Antes que pudesse terminar, o toque do celular interrompeu sua fala.
"Vou atender." Avisou e foi até o portão do pátio para atender a ligação.
Durante a conversa, Sun Wei lançou um olhar estranho a Ma Junhao e, em alto tom, rebateu: "Impossível! Na hora em que dizem que aconteceu o crime, eu estava justamente com Ma Junhao. Ou ele teria o dom da ubiquidade?"
"Agora sim, o show começa!", pensou Ma Junhao, percebendo que o problema do velho Bai finalmente explodira. Sorria por dentro: "Ainda bem que fui esperto e logo que cheguei entrei em contato com a policial Sun, garantindo meu álibi! Se necessário, posso até enviar o vídeo para Sun Wei, aí tudo se resolve!"
"É absurdo." Desligando o telefone, Sun Wei voltou para o lado de Ma Junhao e comentou: "Aquele velho Bai que você mencionou acabou de ser encontrado ferido, dizem que você foi o responsável, e Zhou Zhuo também teria sido morto por você. Só que, quando conferiram os horários, viram que justamente estávamos em videochamada e depois você veio me buscar. Não faz o menor sentido, não acha?"
"Esses membros da Seita do Osso Anexo são mesmo mestres em se esconder, disfarçar, fingir... Não me surpreende que tenham tentado algo assim", disse Ma Junhao, já prevendo a situação. "Afinal, pela manhã tivemos um desentendimento, e Zhou fez questão de ameaçar, querendo que o velho Bai me matasse."
"Foi isso mesmo?" Os belos olhos de Sun Wei se arregalaram, e ela abriu o portão convidando: "Conte-me enquanto caminhamos."
No caminho de volta, Ma Junhao narrou todo o desentendimento ocorrido de manhã por causa de uma criança.
Depois de deixar Sun Wei em casa, Ma Junhao finalmente sentiu-se leve ao voltar para a própria casa.
Contudo, o dia estava longe de terminar tranquilo!

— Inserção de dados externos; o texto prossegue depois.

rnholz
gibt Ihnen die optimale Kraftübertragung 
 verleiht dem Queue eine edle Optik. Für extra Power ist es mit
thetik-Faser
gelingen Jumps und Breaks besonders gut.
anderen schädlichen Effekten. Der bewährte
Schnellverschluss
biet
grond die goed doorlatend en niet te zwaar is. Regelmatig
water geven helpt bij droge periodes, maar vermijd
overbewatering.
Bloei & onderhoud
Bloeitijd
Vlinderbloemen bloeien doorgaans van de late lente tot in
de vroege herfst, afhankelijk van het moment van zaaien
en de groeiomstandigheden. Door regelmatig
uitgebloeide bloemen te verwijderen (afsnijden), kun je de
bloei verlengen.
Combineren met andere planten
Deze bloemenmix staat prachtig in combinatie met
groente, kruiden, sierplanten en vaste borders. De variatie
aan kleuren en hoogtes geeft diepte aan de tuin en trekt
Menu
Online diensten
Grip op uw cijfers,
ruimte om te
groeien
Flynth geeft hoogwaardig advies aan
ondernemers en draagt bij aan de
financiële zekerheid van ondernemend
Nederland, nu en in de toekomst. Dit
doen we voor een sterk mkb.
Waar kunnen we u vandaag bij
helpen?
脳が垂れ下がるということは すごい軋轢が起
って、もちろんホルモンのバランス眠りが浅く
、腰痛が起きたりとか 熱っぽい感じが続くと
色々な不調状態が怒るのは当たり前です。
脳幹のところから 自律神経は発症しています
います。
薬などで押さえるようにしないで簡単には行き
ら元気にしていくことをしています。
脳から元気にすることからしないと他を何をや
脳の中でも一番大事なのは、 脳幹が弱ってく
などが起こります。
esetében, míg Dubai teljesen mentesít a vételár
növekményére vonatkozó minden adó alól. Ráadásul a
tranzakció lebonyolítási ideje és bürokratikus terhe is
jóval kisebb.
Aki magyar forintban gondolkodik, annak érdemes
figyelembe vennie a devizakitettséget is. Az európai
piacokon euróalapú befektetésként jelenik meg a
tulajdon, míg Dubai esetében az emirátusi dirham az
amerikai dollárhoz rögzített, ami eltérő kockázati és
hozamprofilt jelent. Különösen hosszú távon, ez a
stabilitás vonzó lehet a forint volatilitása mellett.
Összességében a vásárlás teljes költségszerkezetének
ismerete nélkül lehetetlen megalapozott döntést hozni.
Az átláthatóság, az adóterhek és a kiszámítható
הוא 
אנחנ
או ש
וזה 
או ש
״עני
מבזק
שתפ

Assim que estacionou o carro na garagem, o som do sistema soou repentinamente.
"Ding! Nova missão — Elimine o invasor! Complete a missão e receba recompensas generosas!"
"Ding! O alvo da missão foi localizado, dirija-se ao local o quanto antes. Este evento está relacionado à fenda espacial encontrada anteriormente, mas não é uma coincidência, e sim um teste."
"Sistema, por que agora é invasão? O que isso tem a ver comigo? E que teste é esse?" Ma Junhao ficou cheio de dúvidas.
"Ding! No momento, não é possível responder às perguntas do usuário. Esforce-se para se fortalecer, a verdade está à sua frente!"
"Quer fazer mistério comigo..." resmungou, aborrecido, e entrou diretamente no espaço quadridimensional, abrindo as asas e voando rumo ao local indicado.
...
Em um planeta envolto por névoa, criaturas monstruosas aterrorizantes estavam atacando.
Os habitantes desse planeta, com pele esverdeada e quatro braços, tinham aparência estranha. Suas armas, em sua maioria, eram toscos bastões de madeira e pedra, evidenciando que a tecnologia local ainda estava na Idade da Pedra.
Diante dos monstros, com mais de dois metros de altura e aspecto feroz, esses seres de quatro braços avançavam sem temer a morte, brandindo suas armas.
Não havia outra escolha: atrás deles estavam suas casas, suas famílias e filhos. Se a defesa ruísse, seu povo enfrentaria o extermínio.
"De onde surgiram esses malditos?"
"Não sabemos, mas não adianta pensar. Matem-nos!"
"São fortes demais... Nossas armas não lhes fazem nem cócegas!"
"Não importa! Se preciso, usem os dentes! Se não os eliminarmos, nossas casas estarão perdidas!"
Alguns guerreiros robustos gritavam na linha de frente, brandindo suas armas sem recuar.
"Bang!"
"Boom!"
Nesse momento, quando os monstros estavam prestes a atacar com suas garras afiadas, uma força colossal os atingiu de cima para baixo, esmagando-os contra o solo!
"O que foi isso?" O chefe da tribo, surpreso, ergueu o corpo para ver o que havia atingido o monstro.
Uma figura ergueu-se lentamente — era Ma Junhao!
"A carapaça é bem dura!", comentou, batendo o pé e percebendo que não conseguira quebrar o casco do monstro, embora o interior estivesse todo destruído pelo impacto.
"Ding! Essas carapaças podem ser usadas para fabricar armas defensivas!"
"Eu também pensei nisso! Além das carapaças, essas garras também servem como armas", ponderou Ma Junhao. Aproximou-se, arrancou um dos membros do monstro com um estalo e, depois de experimentar, atirou a enorme garra em forma de foice para os habitantes de quatro braços.